As the wrangling over immigration reform intensifies in the US
Congress, the tech industry is lobbying hard to raise the limit on H-1B
visas, which allow non-US citizens with advanced skills and degrees in
"specialty occupations" to work in the country for up to six years.
Demand
is so great that the annual cap of 65,000 was hit last week, just days
after the application period opened. Technology companies support
raising the H-1B quota almost five-fold, to 3,00,000, arguing
universities are just not turning out enough American math and science
graduates and they need to cast their net abroad to stay competitive.
Yet
some US tech workers and academics say that the shortage of talent is
exaggerated, that many of the jobs could go to out-of-work computer
professionals in the United States, and that the programme serves mainly
as a source of cheap labour.
The
2,00,000-member US chapter of the Institute of Electrical and
Electronics Engineers rejects the claim of a broad shortage of tech
workers and opposes more H-1Bs.
"What these
companies are doing is to replace Americans with lower-cost foreign
workers," says Russ Harrison, senior legislative representative at the
IEEE.
Rather than more H-1B visas, the group
favours giving foreign workers permanent residency, which Harrison said
would help boost wages and increase job mobility for newcomers.
In Silicon Valley, stories of ferocious competition for engineering workers and a lack of qualified job-seekers abound.
Tech
companies point to an unemployment rate of around 3.5 percent for those
with advanced computer and math experience, less than half the national
rate, though in line with other professional occupations.
But
wages in the tech industry are rising more slowly than those in the
economy as a whole.
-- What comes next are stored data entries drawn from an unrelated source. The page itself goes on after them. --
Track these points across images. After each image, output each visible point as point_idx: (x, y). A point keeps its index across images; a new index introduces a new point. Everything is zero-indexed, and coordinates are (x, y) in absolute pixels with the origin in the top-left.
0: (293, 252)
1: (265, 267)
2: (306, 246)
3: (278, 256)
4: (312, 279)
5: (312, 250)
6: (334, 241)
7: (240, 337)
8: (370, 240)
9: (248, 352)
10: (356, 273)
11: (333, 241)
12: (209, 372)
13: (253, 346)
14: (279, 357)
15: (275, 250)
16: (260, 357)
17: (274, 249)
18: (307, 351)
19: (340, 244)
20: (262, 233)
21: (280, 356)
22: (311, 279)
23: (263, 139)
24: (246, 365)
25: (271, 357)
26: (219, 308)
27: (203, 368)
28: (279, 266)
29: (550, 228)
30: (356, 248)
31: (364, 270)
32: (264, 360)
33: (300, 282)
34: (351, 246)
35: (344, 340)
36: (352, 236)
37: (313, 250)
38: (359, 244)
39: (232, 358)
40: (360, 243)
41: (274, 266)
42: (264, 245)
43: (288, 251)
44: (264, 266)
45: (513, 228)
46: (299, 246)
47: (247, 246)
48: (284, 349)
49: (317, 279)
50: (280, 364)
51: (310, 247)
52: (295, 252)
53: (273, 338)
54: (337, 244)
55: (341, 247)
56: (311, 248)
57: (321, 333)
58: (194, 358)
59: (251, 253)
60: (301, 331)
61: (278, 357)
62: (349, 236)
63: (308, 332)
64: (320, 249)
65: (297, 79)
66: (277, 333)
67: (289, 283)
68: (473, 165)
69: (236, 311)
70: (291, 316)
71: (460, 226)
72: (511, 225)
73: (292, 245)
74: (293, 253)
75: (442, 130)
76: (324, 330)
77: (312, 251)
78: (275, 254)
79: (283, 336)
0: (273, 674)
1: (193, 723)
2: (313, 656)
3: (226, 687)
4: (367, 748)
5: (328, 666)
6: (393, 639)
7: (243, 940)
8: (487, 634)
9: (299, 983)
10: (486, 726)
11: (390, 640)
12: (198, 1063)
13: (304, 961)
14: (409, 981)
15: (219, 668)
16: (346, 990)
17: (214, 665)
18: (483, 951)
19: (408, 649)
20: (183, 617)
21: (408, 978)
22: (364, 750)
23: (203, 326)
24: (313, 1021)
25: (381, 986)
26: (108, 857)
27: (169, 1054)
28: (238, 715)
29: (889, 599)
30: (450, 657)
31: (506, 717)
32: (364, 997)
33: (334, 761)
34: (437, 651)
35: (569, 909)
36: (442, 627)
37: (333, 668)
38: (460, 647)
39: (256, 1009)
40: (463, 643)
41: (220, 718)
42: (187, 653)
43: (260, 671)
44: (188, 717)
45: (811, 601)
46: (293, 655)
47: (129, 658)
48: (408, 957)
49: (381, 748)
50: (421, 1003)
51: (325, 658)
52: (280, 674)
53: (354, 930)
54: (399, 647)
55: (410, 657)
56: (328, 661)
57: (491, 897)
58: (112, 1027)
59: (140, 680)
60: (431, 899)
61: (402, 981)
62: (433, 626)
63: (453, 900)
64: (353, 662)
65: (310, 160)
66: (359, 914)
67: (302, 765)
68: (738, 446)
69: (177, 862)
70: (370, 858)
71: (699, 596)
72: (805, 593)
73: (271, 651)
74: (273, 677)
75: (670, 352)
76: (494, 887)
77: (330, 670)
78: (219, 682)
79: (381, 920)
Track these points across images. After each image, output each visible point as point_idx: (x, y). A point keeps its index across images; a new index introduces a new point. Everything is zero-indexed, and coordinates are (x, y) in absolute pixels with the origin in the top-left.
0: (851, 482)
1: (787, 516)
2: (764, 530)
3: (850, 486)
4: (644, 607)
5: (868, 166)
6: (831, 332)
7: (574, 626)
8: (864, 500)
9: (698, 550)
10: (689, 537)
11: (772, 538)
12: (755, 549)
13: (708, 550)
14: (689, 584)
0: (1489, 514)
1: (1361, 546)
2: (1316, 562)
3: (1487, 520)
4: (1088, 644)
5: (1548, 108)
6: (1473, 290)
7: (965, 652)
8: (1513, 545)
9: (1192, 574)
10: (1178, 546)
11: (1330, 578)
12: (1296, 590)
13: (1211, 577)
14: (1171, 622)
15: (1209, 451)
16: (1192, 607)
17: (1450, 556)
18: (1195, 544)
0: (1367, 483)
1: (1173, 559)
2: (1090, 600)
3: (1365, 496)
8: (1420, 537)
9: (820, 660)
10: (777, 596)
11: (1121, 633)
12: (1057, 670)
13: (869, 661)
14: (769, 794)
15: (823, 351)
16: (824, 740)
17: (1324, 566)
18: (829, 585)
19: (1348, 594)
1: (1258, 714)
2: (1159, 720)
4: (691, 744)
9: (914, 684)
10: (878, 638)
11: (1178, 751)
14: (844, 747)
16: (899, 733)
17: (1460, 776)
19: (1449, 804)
For example, pay for applications software
developers, a specialty in high demand, have risen just 8.9 percent in
the five years through mid-2012, compared with a 12.5 percent increase
for all occupations in the US economy.
"It is
extraordinarily unlikely for a severe shortage to happen in a way that
doesn't result in very large wage increases," said Kirk Doran, an
economist at the University of Notre Dame who studies immigration and
labour.
"We know what a labour shortage looks
like: there should be both much lower unemployment than other
professions and much higher wage growth. If either of these are not
present, then I don't buy the shortage hypothesis."
Others
say that when industries grow fast, wage growth can be stifled because
of an influx of relatively inexperienced and lower-paid workers.
"Even
if you look at data from one year to the next, it may not tell you what
you think," said Stuart Anderson, executive director of the National
Foundation for American Policy, a think tank backed by the
pro-entrepreneurship Kauffman Foundation and others. He says
sub-industries sometimes move from one category to another one, and that
industries are growing more specialised, complicating the data.